SOURCE RECORDS:
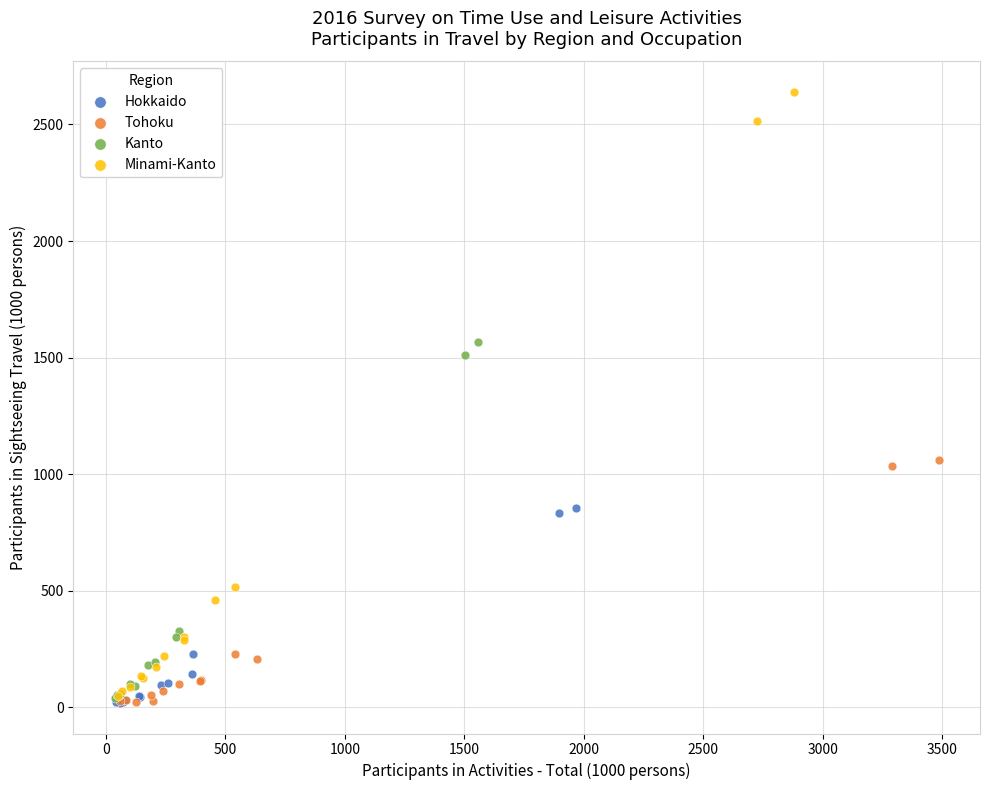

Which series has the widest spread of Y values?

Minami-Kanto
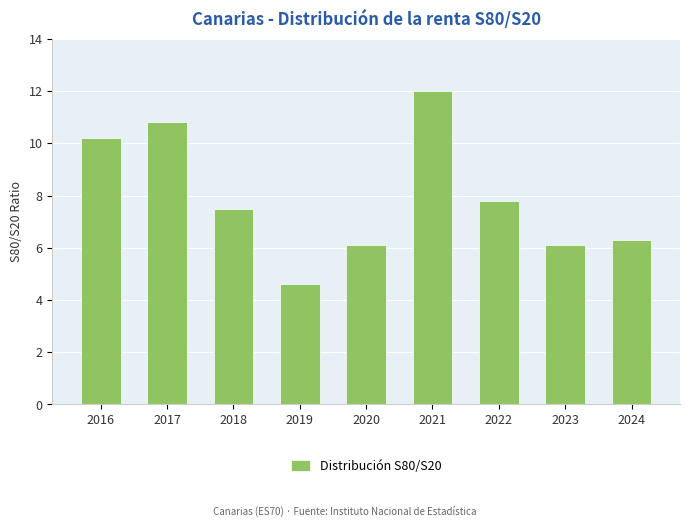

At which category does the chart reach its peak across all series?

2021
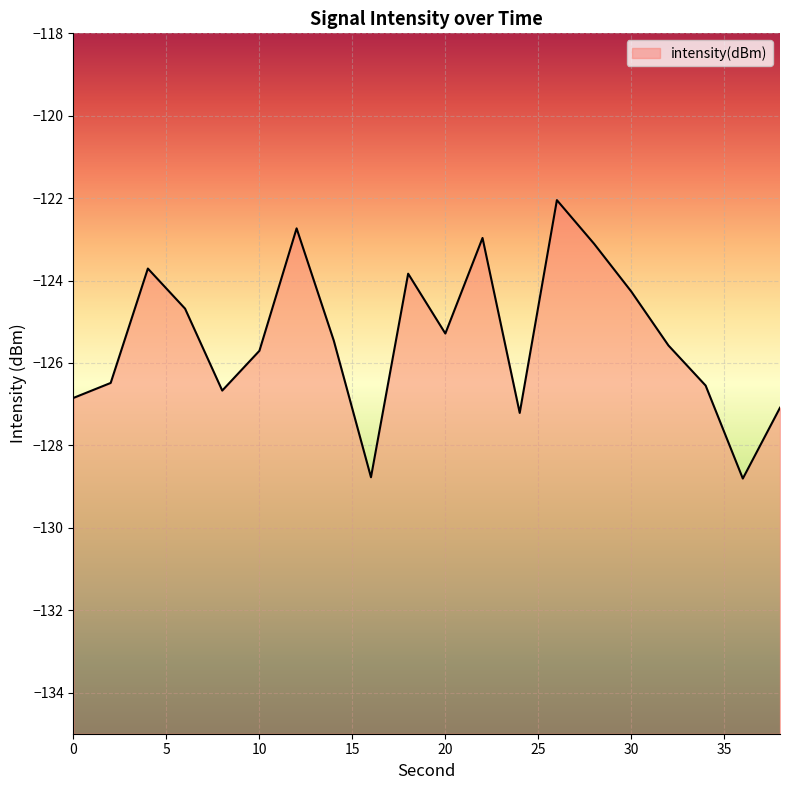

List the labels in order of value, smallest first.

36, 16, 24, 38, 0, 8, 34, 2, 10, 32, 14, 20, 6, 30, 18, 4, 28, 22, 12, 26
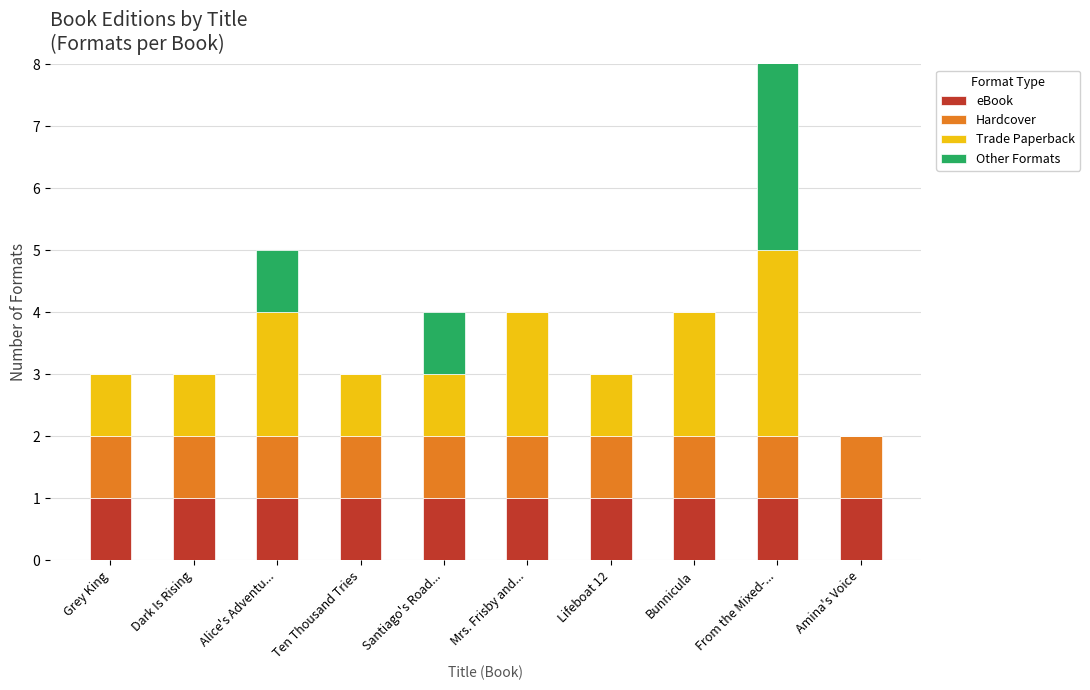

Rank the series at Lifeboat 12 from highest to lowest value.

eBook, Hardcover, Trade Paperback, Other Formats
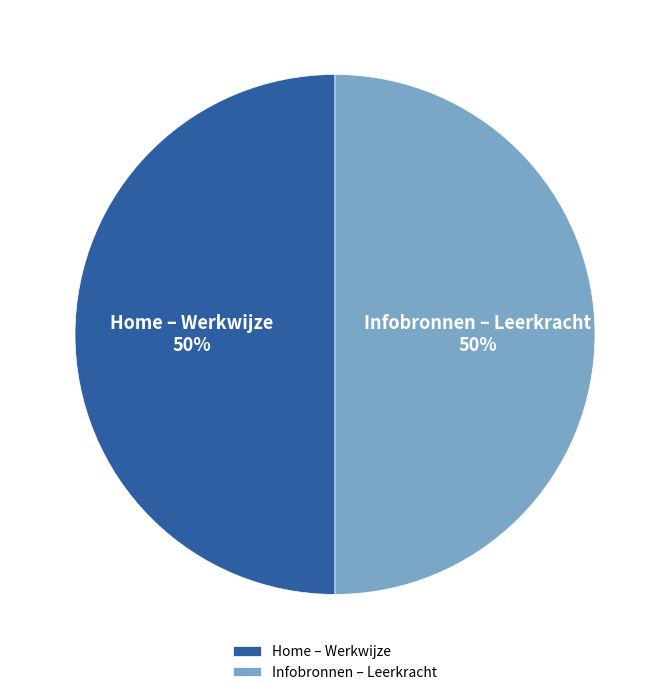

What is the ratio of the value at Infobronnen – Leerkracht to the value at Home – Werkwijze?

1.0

==

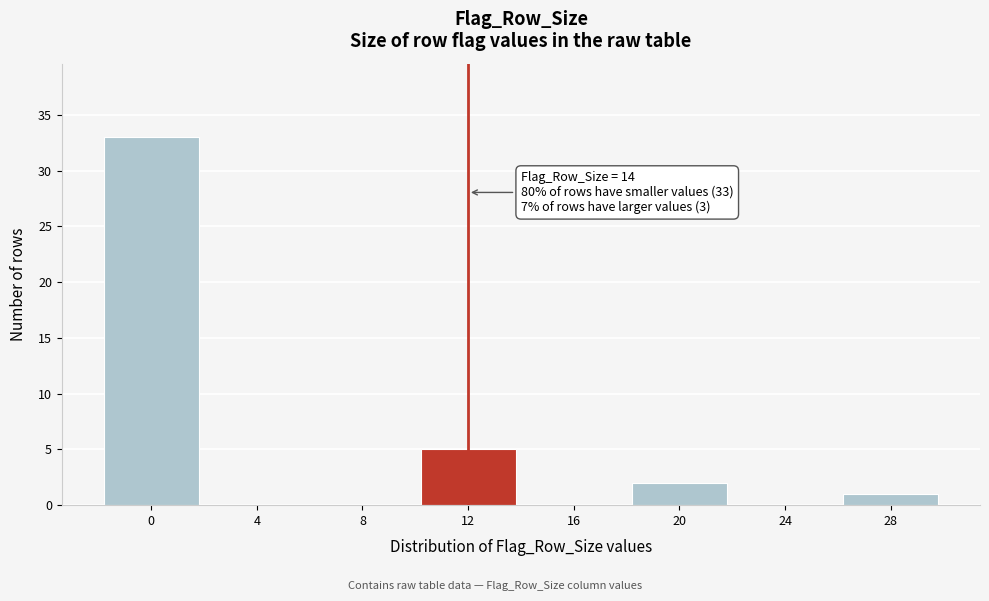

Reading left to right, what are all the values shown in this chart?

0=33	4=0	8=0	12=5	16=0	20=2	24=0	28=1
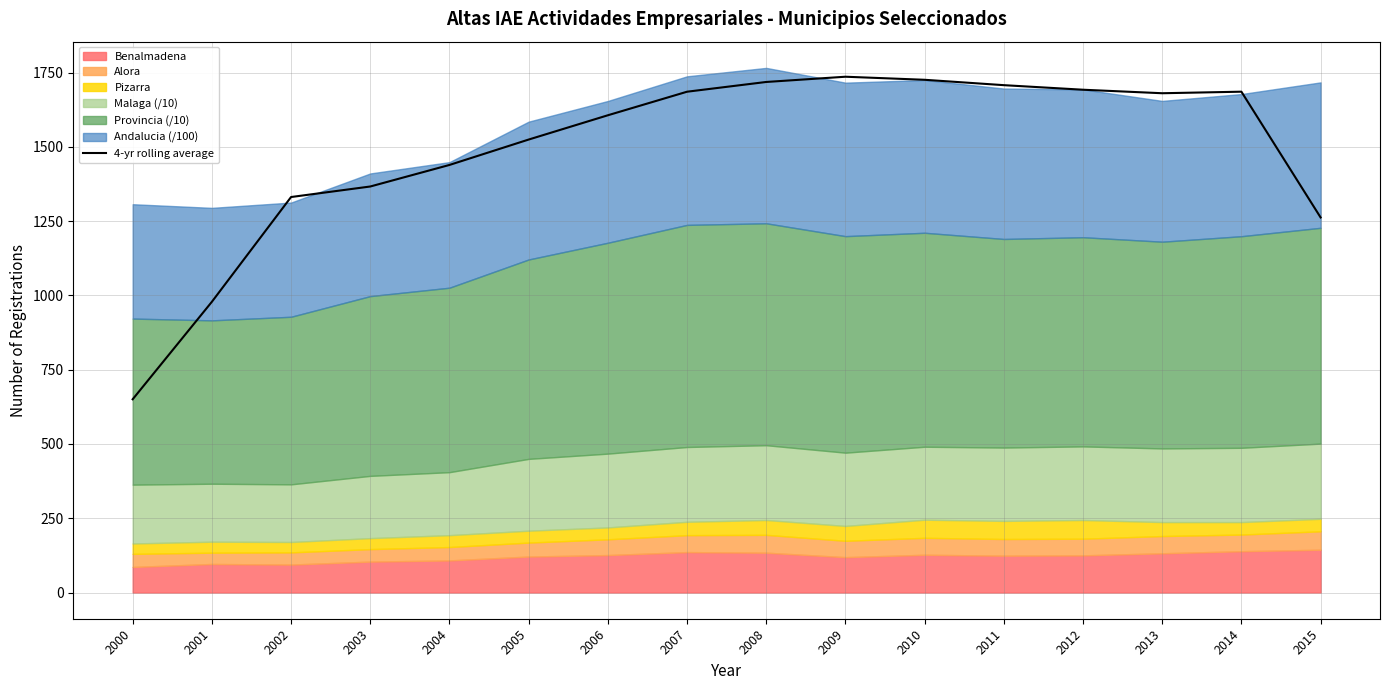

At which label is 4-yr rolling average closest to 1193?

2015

--

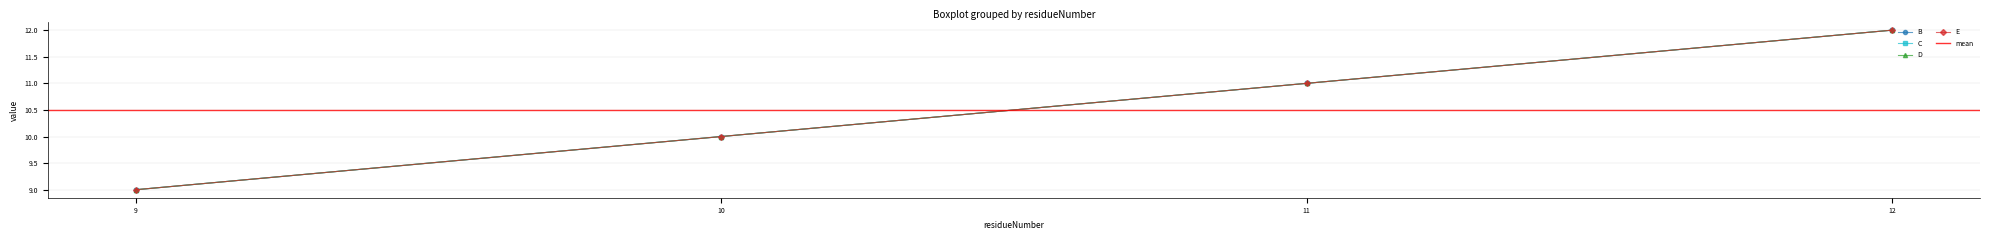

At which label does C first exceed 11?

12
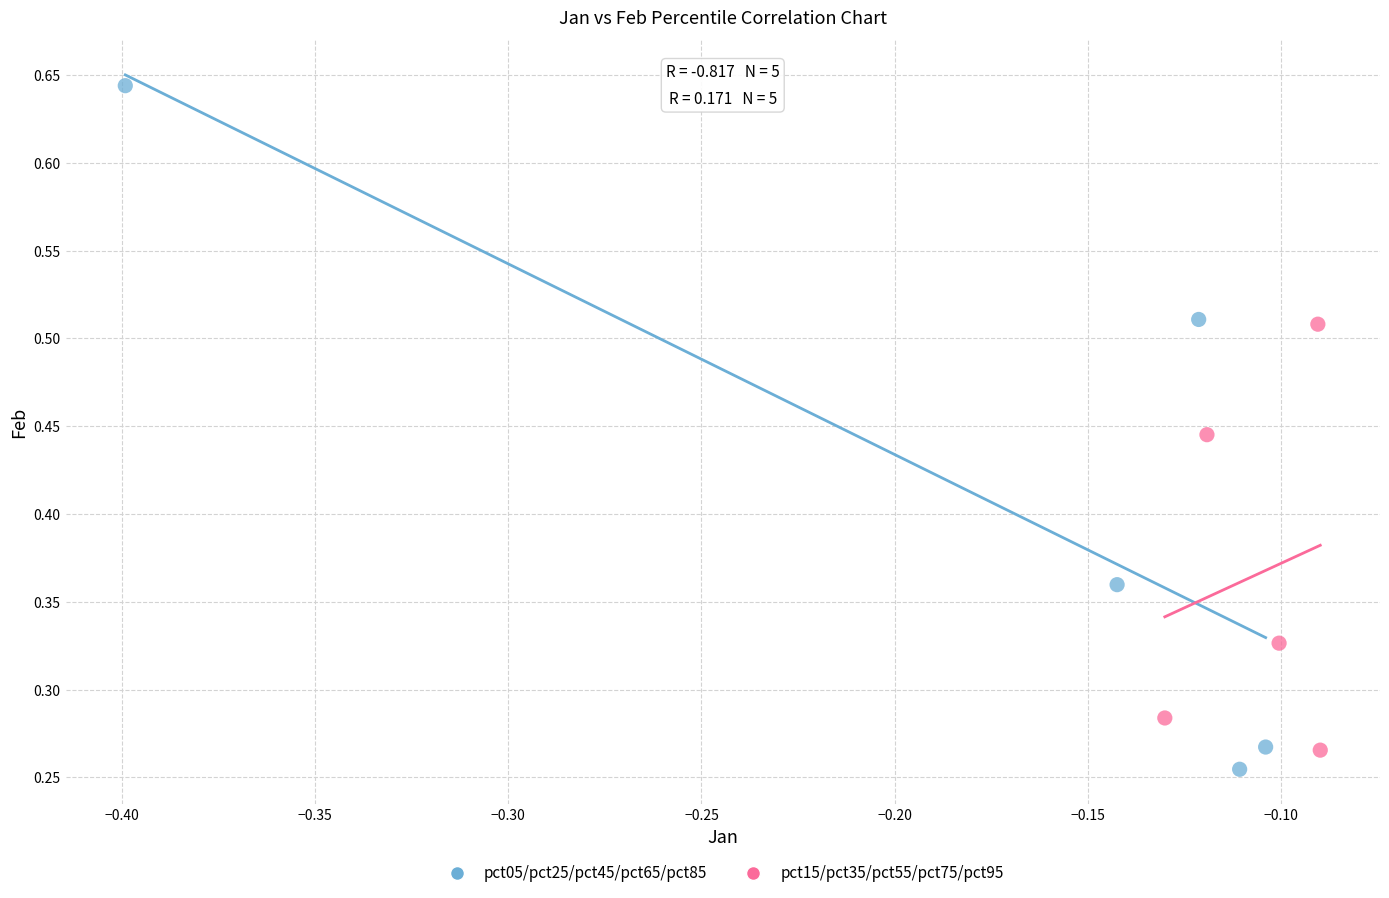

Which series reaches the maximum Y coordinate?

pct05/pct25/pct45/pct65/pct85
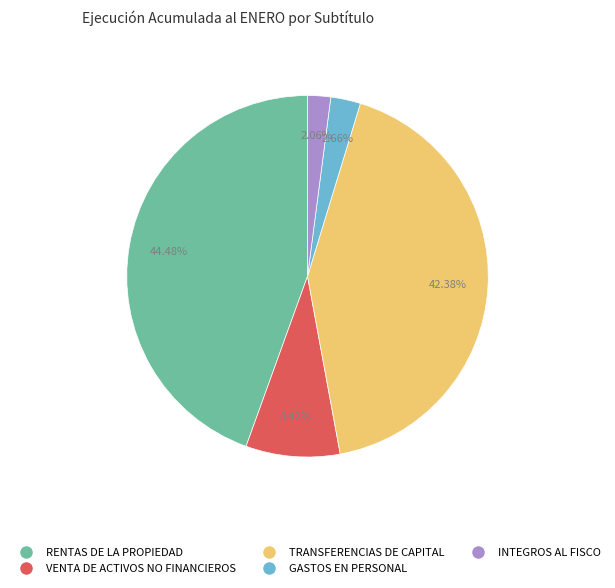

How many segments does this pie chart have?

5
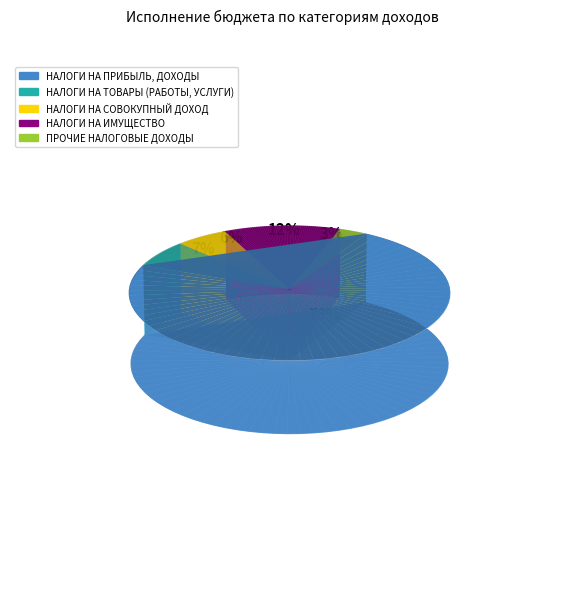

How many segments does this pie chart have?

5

REQUIRED WORK:
Extract each line of the data above that contains the string "does". Treat uppercase and lowercase as different.

OUTPUT:
At which category does the chart reach its peak across all series?
At which label does C first exceed 11?
How many segments does this pie chart have?
How many segments does this pie chart have?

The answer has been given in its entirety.